Fake email address in case of hate mail.
I agree. In many articles I’ve read, usually by vets, they say people regret not letting their pets go earlier than they had. I am guilty of that myself – I let 2 of my dogs wait too long. I will always regret it. Though it is very difficult to sometimes see when to let them go. Perhaps one needs an objective outsider to tap you on the shoulder and tell you to start thinking about letting them go. They are too close to us and we love them too much to sometimes make that decision at the right time. My heart goes out to Otto, Nancy and her other dogs.
So gut wrenching to make this decision. I have had to make it 3 times in the past five years and I currently have two (medium sized dogs) that are 15 years old and a GR/GSD/Chow mix that is 13. My lab/corgi mix is struggling with Sundowners and arthritis and, like Otto, had several teeth removed for various reasons. I just lost my Shih Tzu May 31st. He had been struggling with an ear infection for over a year despite several cultures, vet visits and treatments. After spending a weekend in Emergency Care I knew it was time six days before his 15th birthday. Hard to believe he succumbed to an ear infection but after being kept comfortable until I could get him to our vet I couldn’t let him suffer any longer. He was the last of my pups I could still pick up and cuddle.
Thank you for your article and addressing this important decision, for providing some tools to help with making it.
God Bless Otto and his days at the lake. May you find comfort and eventually peace when his time comes.
I remember when you got Otto, Nancy. How time flies. I know you are doing your very best, I know it is heartbreaking. Sending our warm thoughts and hugs and dog licks as you and Otto navigate your way through this bittersweet time.
Hi Nancy.

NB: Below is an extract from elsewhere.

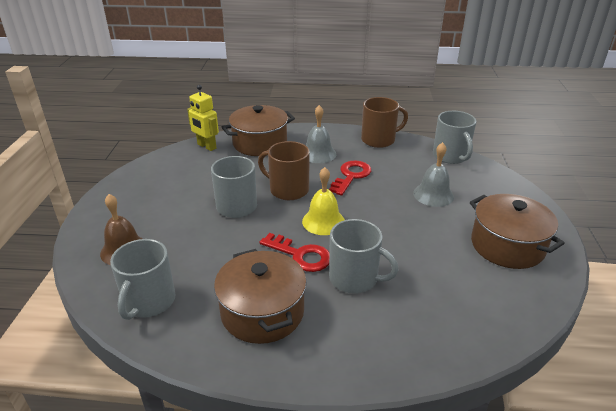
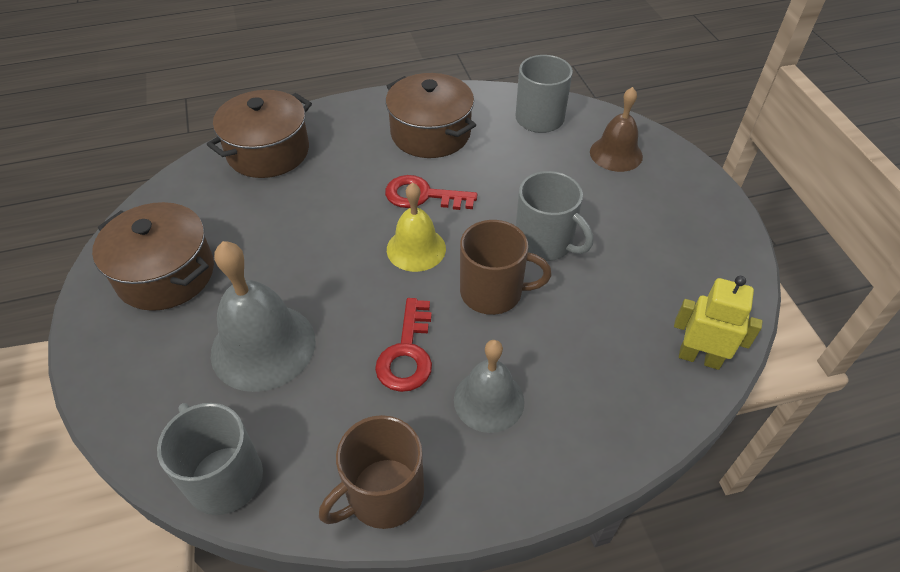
camera: 160 degrees right, 15 degrees up
(260, 143) = (615, 399): brown pot -> brown pot (268, 152)
(354, 278) = (353, 185): grey mug -> none
(433, 195) = (263, 346): grey bell -> grey bell, size x1.55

My stomach literally dropped while reading your article on Otto as my husband and I are facing possible end of life decisions for my very, very special boy Tucker. We’ve been through the loss of many dogs, all but one Cocker Spaniels, and it hurts more each time. But losing Tucker sucks the air out of me. He has Cushings along with several other health concerns diagnosed over the past year or two. He’s 12. He’s on the upswing right now, and we just appreciate those times and thank God for them. God bless you and Otto.
Have you considering a little CBD oil? I have a 16 year old Havanese who is my heart dog and am having the same thoughts that you are having. The CBD oil has helped as I have tried to keep her on a minimum dose of Carprofin (sp) which does help with the arthritis pain but also leads to kidney failure with long time use. My little dog also suffers from dememtia and that is a rollercoaster ride at best. She is totally deaf and has wobbly knees from luxating patellas which never caused her any pain when she was younger.
It is truly a day to day watch to know when is the “right” time. My Frankie still loves cuddling with me and sleeps right up against me. I will so miss her but know too that a decision will be needed sooner rather than later.
Lap of Love has been wonderful in the past and I will use them again. Your dog will pass in his own home with his human and dog friends surrounding him.
This one is hitting close to home, as we had to make this heart-wrenching decision just a few months ago with our sweet Sheldon. My heart goes out to you and Otto, Nancy. I know you will do whatever is in Otto’s best interest. Much love from the other side of the country.